(Entries provided)
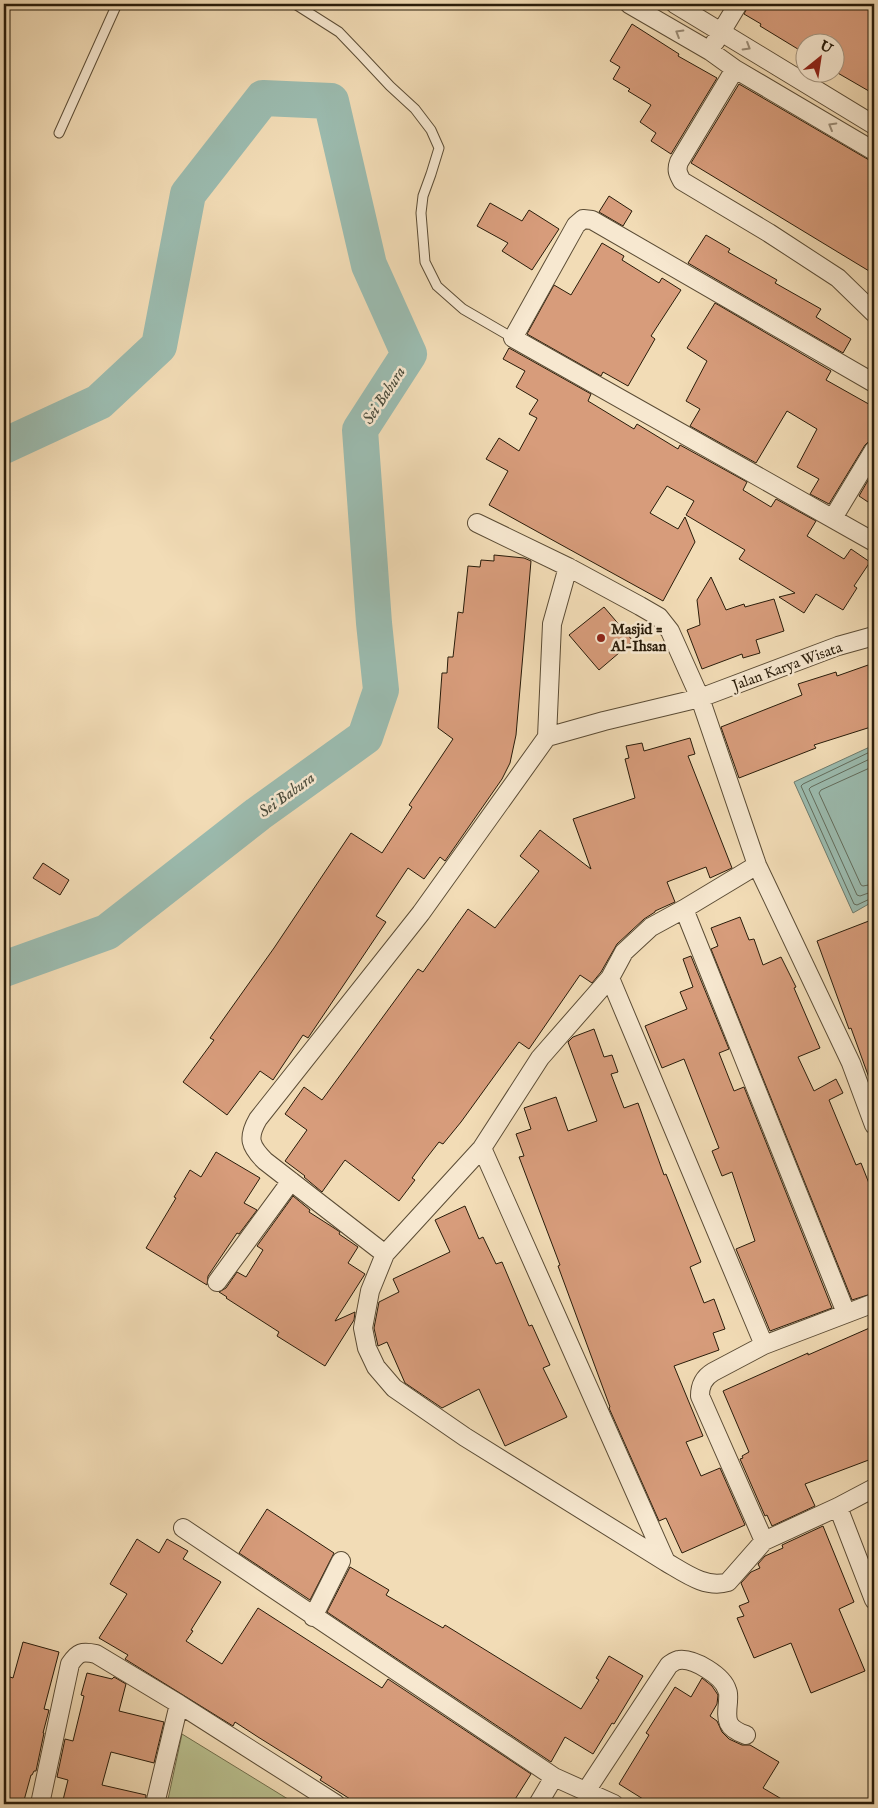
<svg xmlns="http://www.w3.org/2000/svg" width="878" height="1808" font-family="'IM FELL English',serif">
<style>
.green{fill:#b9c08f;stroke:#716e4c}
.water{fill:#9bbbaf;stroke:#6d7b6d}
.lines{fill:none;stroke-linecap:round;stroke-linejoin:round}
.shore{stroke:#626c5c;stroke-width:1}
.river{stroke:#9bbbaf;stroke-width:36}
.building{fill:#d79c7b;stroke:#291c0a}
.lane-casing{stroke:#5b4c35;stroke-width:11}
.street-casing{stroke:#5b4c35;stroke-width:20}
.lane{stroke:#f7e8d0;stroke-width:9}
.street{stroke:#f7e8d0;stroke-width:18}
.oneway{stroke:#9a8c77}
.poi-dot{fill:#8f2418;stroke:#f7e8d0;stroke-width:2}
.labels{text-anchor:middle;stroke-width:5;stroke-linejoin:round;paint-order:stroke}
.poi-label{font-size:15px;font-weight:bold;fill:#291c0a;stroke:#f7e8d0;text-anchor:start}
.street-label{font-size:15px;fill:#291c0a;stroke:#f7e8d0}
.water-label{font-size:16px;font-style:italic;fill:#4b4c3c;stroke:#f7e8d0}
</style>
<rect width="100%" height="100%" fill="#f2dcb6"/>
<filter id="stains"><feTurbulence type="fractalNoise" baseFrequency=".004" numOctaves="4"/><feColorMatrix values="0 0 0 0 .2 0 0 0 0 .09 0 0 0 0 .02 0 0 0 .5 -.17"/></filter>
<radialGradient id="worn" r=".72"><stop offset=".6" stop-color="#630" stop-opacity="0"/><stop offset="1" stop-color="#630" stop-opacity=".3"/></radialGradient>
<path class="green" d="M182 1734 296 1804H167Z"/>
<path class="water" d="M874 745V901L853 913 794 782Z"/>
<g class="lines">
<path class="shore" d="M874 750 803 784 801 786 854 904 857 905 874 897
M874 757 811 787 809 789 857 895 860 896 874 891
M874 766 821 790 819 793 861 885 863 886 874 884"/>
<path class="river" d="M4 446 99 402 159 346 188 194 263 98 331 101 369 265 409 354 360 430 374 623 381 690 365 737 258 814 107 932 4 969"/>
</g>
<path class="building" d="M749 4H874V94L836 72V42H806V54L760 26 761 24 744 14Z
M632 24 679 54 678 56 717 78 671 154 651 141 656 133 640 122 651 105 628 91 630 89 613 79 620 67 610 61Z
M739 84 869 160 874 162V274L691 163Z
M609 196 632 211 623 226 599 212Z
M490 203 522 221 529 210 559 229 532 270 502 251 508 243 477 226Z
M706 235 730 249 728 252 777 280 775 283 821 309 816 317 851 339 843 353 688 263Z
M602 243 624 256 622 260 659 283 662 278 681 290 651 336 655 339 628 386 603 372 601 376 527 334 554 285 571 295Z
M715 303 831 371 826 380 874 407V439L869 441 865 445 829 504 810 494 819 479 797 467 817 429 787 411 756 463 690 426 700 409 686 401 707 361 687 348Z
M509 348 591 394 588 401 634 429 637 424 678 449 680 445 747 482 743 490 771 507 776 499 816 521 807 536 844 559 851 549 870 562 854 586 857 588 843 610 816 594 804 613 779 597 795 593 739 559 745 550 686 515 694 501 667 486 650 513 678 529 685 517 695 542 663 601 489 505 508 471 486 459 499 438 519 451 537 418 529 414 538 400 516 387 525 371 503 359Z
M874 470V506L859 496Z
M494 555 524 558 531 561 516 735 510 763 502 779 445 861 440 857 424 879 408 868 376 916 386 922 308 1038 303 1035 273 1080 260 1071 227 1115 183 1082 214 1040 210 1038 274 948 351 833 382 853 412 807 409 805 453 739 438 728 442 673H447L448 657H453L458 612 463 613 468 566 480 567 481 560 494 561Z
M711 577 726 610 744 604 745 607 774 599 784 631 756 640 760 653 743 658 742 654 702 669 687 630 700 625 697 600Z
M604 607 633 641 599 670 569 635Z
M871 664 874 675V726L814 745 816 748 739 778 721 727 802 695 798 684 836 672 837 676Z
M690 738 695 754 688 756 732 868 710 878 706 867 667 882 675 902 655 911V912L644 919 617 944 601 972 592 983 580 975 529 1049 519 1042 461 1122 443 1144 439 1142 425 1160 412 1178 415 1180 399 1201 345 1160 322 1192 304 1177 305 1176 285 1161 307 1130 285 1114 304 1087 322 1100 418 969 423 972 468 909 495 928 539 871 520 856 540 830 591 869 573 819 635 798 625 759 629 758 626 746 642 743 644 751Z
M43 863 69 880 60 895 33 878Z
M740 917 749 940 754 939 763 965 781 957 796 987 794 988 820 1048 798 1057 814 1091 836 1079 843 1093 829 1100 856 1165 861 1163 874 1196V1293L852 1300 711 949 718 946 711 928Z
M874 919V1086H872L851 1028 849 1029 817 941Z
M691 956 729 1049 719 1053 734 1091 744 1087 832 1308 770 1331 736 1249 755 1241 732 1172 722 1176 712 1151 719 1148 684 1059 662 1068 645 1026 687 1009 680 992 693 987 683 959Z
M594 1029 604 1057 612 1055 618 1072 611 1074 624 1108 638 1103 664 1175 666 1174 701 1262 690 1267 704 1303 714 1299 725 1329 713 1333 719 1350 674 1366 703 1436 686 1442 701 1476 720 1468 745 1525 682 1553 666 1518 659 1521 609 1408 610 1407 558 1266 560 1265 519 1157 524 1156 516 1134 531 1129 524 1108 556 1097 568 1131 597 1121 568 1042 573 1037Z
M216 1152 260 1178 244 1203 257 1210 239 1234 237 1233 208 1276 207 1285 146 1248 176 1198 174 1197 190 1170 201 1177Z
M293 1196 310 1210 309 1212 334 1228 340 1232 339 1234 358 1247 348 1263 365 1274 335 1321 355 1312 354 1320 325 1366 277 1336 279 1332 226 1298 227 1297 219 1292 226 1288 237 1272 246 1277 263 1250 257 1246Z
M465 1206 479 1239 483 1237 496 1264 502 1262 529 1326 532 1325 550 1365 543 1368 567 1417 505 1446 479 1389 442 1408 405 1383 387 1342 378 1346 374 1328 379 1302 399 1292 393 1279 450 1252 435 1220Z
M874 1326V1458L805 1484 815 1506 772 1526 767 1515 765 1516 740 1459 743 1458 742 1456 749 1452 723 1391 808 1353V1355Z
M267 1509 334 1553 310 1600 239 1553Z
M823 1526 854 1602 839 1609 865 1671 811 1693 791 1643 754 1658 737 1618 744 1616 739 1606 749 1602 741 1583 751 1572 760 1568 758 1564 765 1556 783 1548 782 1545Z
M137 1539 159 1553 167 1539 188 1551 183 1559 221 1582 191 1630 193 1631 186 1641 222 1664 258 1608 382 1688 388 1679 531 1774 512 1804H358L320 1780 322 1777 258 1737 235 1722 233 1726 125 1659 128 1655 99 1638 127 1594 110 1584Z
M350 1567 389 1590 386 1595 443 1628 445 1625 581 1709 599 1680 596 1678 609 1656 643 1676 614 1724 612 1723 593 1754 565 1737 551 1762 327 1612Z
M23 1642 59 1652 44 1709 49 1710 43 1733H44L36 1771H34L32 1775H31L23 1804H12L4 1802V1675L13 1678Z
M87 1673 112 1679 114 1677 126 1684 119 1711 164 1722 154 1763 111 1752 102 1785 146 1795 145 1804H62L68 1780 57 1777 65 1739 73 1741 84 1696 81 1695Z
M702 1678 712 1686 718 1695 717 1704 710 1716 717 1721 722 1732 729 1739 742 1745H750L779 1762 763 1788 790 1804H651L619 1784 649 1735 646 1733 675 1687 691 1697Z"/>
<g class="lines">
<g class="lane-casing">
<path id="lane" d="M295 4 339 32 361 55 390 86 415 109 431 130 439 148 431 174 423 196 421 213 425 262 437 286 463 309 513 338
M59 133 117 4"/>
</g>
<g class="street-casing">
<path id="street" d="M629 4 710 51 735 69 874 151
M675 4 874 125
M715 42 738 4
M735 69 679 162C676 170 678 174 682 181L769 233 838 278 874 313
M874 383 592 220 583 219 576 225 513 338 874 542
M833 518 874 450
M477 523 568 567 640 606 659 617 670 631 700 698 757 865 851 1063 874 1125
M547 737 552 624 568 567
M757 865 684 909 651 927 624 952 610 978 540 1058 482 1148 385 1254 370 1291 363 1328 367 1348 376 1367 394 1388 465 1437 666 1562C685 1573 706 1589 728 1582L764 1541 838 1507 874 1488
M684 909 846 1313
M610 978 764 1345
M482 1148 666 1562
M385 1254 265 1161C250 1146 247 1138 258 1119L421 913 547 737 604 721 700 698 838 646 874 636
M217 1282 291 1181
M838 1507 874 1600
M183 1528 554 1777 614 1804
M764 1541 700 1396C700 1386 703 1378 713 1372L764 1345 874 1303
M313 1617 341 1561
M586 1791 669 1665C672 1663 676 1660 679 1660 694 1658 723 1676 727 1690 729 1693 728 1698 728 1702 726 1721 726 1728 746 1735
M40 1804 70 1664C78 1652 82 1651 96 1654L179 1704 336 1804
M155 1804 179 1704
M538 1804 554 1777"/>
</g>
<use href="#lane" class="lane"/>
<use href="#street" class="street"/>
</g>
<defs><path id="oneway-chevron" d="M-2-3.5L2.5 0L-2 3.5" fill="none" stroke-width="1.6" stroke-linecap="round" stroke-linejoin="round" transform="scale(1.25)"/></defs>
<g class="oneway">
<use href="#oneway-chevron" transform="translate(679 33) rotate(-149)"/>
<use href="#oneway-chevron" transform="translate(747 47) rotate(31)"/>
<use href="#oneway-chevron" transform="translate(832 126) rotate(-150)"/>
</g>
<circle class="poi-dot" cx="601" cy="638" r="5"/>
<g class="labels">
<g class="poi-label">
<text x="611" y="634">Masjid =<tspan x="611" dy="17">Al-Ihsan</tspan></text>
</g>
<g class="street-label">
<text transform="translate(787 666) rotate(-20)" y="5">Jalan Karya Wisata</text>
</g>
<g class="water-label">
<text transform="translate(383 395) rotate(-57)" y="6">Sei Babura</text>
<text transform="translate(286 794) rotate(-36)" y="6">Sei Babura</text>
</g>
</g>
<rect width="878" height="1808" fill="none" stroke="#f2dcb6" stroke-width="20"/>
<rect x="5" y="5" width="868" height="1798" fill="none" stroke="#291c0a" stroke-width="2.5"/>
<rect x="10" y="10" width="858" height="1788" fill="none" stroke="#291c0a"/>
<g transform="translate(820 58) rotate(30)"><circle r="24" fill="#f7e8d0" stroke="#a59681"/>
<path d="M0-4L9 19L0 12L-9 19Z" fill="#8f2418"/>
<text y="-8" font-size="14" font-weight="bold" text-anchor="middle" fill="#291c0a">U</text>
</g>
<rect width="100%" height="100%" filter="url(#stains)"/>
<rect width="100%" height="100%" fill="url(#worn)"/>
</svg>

(What is required)
Pull every line holding "labels" out of the records.

(Written answer)
.labels{text-anchor:middle;stroke-width:5;stroke-linejoin:round;paint-order:stroke}
<g class="labels">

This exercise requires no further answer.